What this exercise asks:
1. Translate into Spanish this sentence from the passage on the von Bilderling family: "The poplar is a reference to the original name, Boldring."
2. List every fief named in the passage on the von Bilderling family.

Passage:

Peter von Bilderling's family was originally from Westphalia. In 1350 Otbert Boldring owned the fiefs of Cotwik and Overdik in Raalte parish and were notable members of the Hanseatic League. One branch of the family came from the Baltic countries with Johan Buldrink, in Courland, who became the vassal of the Teutonic Order when he received a fief near Riga named Bilderlingshof from Wolter von Plettenberg, the grand master of the Order. Between the 17th century and 1940 (currently Bulduri). Hermann von Bilderling had his family entered in the Nobiliaire de Courlande in 1634 (first class) and is cited in the Baltic genealogical literature as Uradel (noblesse immémoriale). The branch of Peter von Bilderling came through Livonia with Friedrich, grandson of Johan, and the fiefs of Karrinem and Taifer, then Lithuania with Johan then Melchior and the fief of Miszany. The family's title of baron was recognized in the Russian Nobiliaire through an edict of the Imperial Senate in 1903.

The family arms are: D'argent à une aigle de sable, languée de gueules, la poitrine d'argent bearing a green poplar. Cimier un peuplier arraché de sinople entre un vol de sable à dextre et d'argent à sénestre. Sable lambrequins doublé d'argent.

The poplar is a reference to the original name, Boldring. (Bolder meant poplar in Old German. Dictionnaire de Grimm).

Given entries:
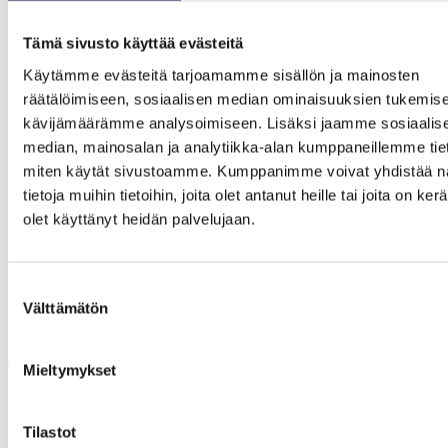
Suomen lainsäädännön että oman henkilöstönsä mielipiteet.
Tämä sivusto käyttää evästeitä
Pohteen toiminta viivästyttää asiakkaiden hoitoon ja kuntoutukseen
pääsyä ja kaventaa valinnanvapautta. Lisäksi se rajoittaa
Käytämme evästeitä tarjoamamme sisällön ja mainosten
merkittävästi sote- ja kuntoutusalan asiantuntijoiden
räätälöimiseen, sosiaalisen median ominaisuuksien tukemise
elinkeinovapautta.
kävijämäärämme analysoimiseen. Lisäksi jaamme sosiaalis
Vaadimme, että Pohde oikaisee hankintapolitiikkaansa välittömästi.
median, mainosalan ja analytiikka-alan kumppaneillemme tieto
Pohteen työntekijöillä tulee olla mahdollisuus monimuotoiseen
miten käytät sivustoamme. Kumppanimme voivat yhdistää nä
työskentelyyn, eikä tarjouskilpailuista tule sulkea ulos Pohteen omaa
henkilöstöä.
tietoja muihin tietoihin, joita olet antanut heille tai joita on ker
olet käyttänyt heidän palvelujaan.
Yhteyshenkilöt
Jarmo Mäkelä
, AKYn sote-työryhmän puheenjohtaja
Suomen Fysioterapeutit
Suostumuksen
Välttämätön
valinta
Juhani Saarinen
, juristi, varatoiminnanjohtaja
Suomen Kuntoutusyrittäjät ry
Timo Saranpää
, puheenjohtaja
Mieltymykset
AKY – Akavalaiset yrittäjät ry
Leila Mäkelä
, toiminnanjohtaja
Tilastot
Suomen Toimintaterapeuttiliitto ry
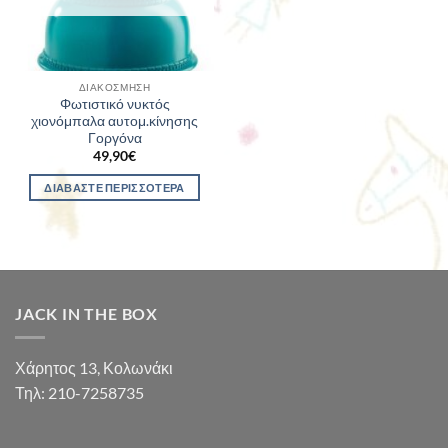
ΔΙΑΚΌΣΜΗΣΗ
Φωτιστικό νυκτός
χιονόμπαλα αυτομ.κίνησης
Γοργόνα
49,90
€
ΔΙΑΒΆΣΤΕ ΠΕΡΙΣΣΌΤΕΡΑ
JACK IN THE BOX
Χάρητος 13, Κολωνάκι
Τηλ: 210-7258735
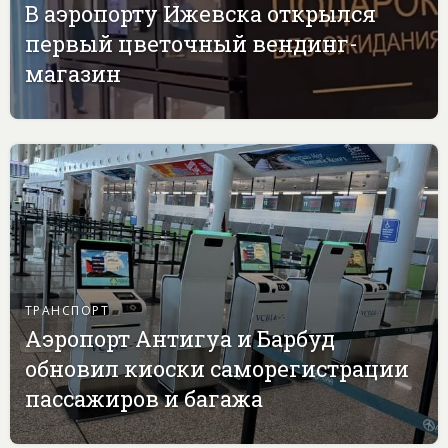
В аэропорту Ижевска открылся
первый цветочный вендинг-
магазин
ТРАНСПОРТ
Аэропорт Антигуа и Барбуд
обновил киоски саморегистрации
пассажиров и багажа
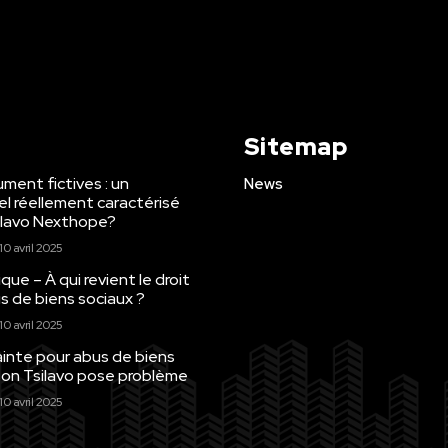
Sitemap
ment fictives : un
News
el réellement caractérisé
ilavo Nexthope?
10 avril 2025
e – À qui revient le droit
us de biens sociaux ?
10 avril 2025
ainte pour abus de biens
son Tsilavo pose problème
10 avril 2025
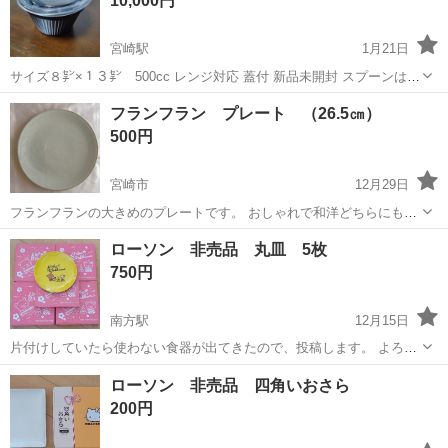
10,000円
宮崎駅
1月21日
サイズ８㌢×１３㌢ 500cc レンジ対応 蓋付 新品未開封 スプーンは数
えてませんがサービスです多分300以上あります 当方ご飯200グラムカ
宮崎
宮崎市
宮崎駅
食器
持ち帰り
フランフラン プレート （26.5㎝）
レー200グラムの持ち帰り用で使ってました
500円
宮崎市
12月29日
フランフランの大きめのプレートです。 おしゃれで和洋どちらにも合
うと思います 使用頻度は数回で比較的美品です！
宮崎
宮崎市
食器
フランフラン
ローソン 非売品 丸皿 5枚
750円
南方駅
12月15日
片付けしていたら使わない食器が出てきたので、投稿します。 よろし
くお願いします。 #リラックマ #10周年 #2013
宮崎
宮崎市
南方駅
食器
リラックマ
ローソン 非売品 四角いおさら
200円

Your responses:
1. El álamo es una referencia al nombre original, Boldring.

2. Cotwik, Overdik, Bilderlingshof, Karrinem, Taifer, Miszany